[ExI] new heavy lifter
hkeithhenson at gmail.com
Tue Apr 5 18:46:24 UTC 2011
2011/4/5 spike <spike66 at att.net>:
> This caught my attention because I have long thought of this approach as
They are saying $1000 per pound, $2200 per kg to LEO. The cost to GEO
would be at least double, the cost per kW at 5 kg/kW for the lift
would be $22,000 plus the cost of the power sat materials and
rectenna. Call it $24,000 per kW. Paid off by the delivery of 80,000
kWh in a decade, the cost per kWh would be 30 cents per kWh.
Making synthetic oil out of power costs $10 per bbl for the capital
and $20 x 30 for the energy, or $610 per bbl.
Gasoline from that would sell for around $24 per gallon.
The Reaction Engine people think they can get the cost of a flight
down into the $2 million range for a high flight rate. For that they
get 12 tons to LEO, or about 6 tons to GEO.

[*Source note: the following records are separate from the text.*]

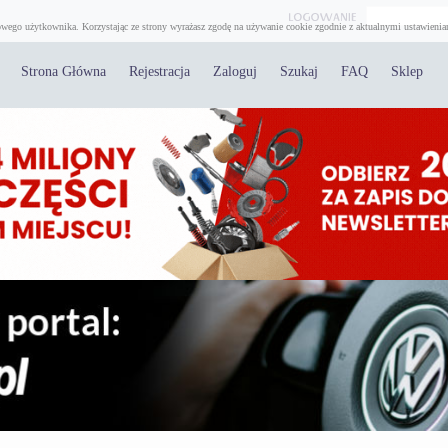
wego użytkownika. Korzystając ze strony wyrażasz zgodę na używanie cookie zgodnie z aktualnymi ustawienia
Strona Główna
Rejestracja
Zaloguj
Szukaj
FAQ
Sklep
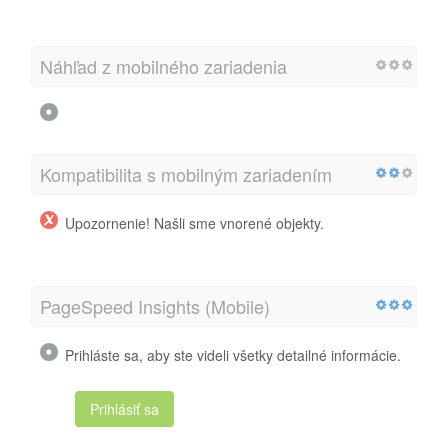
Náhľad z mobilného zariadenia
Kompatibilita s mobilným zariadením
Upozornenie! Našli sme vnorené objekty.
PageSpeed Insights (Mobile)
Prihláste sa, aby ste videli všetky detailné informácie.
Prihlásiť sa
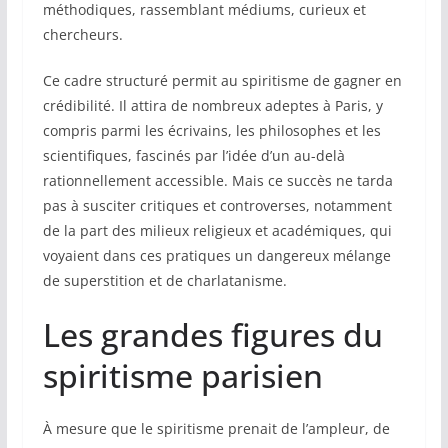
méthodiques, rassemblant médiums, curieux et
chercheurs.
Ce cadre structuré permit au spiritisme de gagner en
crédibilité. Il attira de nombreux adeptes à Paris, y
compris parmi les écrivains, les philosophes et les
scientifiques, fascinés par l’idée d’un au-delà
rationnellement accessible. Mais ce succès ne tarda
pas à susciter critiques et controverses, notamment
de la part des milieux religieux et académiques, qui
voyaient dans ces pratiques un dangereux mélange
de superstition et de charlatanisme.
Les grandes figures du
spiritisme parisien
À mesure que le spiritisme prenait de l’ampleur, de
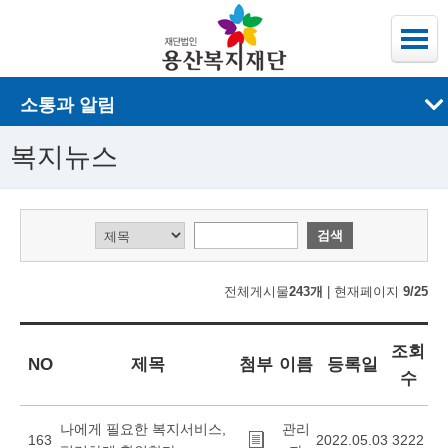
소통과 알림
복지뉴스
전체게시물
243개
| 현재페이지
9/25
조회
NO
제목
첨부
이름
등록일
수
나에게 필요한 복지서비스,
관리
163
2022.05.03
3222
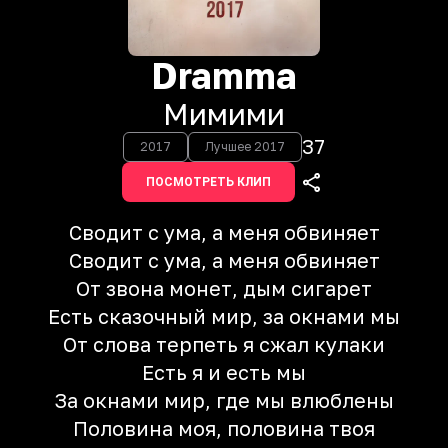
Dramma
Мимими
37
2017
Лучшее 2017
ПОСМОТРЕТЬ КЛИП
Сводит с ума, а меня обвиняет
Сводит с ума, а меня обвиняет
От звона монет, дым сигарет
Есть сказочный мир, за окнами мы
От слова терпеть я сжал кулаки
Есть я и есть мы
За окнами мир, где мы влюблены
Половина моя, половина твоя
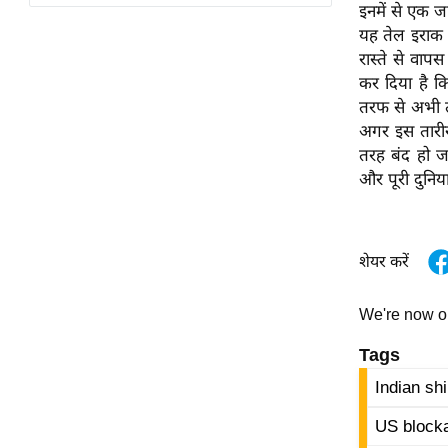
विश्लेषण
इनमें से एक ज
यह तेल इराक
ट्रेंडिंग
रास्ते से वा
कर दिया है क
Q
तरफ से अभी त
u
अगर इस तारीख
i
तरह बंद हो ज
c
और पूरी दुनिया
k
L
i
n
शेयर करें
k
s
We're now 
विधानसभा
Tags
चुनाव
Indian sh
फोटो
US blocka
वीडियो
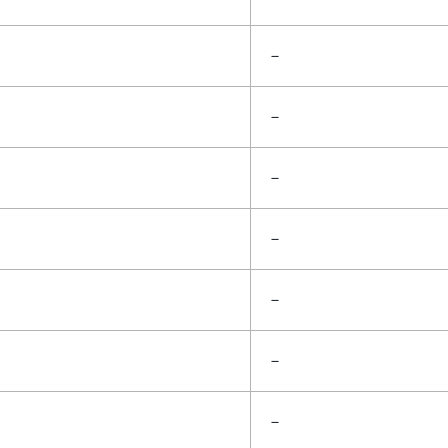
－
－
－
－
－
－
－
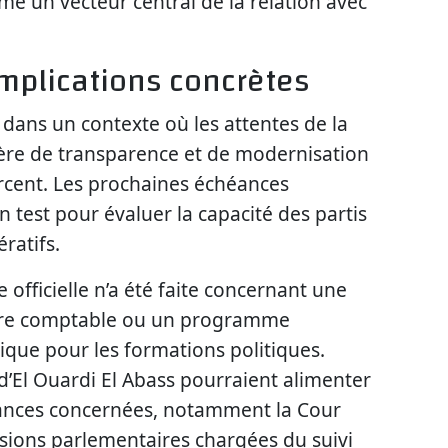
 un vecteur central de la relation avec
mplications concrètes
 dans un contexte où les attentes de la
ère de transparence et de modernisation
orcent. Les prochaines échéances
n test pour évaluer la capacité des partis
ratifs.
officielle n’a été faite concernant une
dre comptable ou un programme
ue pour les formations politiques.
 d’El Ouardi El Abass pourraient alimenter
stances concernées, notamment la Cour
sions parlementaires chargées du suivi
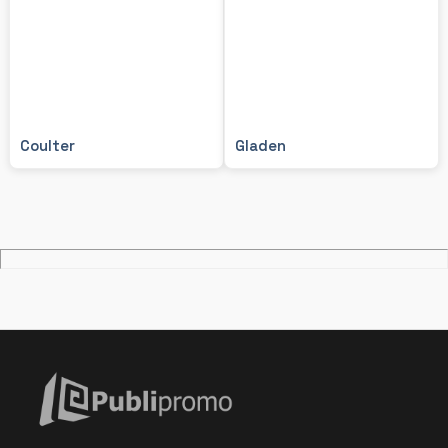
Coulter
Gladen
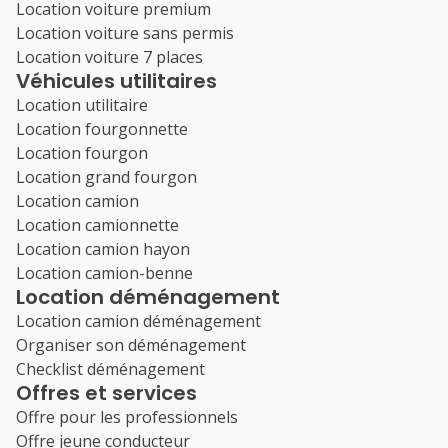
Location voiture premium
Location voiture sans permis
Location voiture 7 places
Véhicules utilitaires
Location utilitaire
Location fourgonnette
Location fourgon
Location grand fourgon
Location camion
Location camionnette
Location camion hayon
Location camion-benne
Location déménagement
Location camion déménagement
Organiser son déménagement
Checklist déménagement
Offres et services
Offre pour les professionnels
Offre jeune conducteur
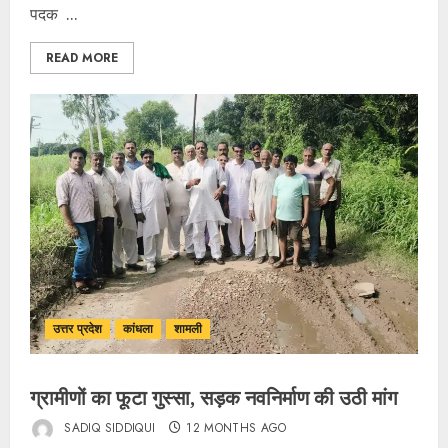
पदक ...
READ MORE
उत्तर प्रदेश
कांधला
शामली
ग्रामीणों का फूटा गुस्सा, सड़क नवनिर्माण की उठी मांग
SADIQ SIDDIQUI
12 MONTHS AGO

That's perhaps $400 per kg to GEO. The lift cost would be $2,000 per
kW plus $1000 for parts and the rectenna.
This give a cost for power generation of around 4 cents per kWh.
Synthetic oil would be $90 per bbl and gasoline at about $4 per gallon.
Using laser boost on a Skylon type vehicle allows swapping oxygen for
payload so the payload to LEO would be 50 tons and the payload to GEO
35 tons. You have to pay energy and capital on the lasers, but even
so, the cost of parts to GEO gets down to $100/kg and the cost per kW
to $1600. At that the cost of power would be two cents.
The cost of synthetic oil would be around $50 per bbl and gasoline
around $2 per gallon. If might be less if the synthetic oil companies
could buy off peak power and the numbers were expanded to where peak
demand could be met mostly from power satellites.
Power at a penny a kWh makes synthetic oil at $30 per bbl and gasoline
for under a dollar a gallon.
> It has advantages in structural dynamics to have side-by-side boosters
> instead of stacked vertically. The aerodynamic disadvantage of that
> arrangement is more than compensated by weight savings in structural
> rigidity. It has costs in replicating the thrust vector control so many
> times, and it has disadvantages in reliability, since the risk of failure in
> one or more of the 27 nozzles, but the design can likely tolerate any one
> failing, and some pairs, so long as they are not adjacent.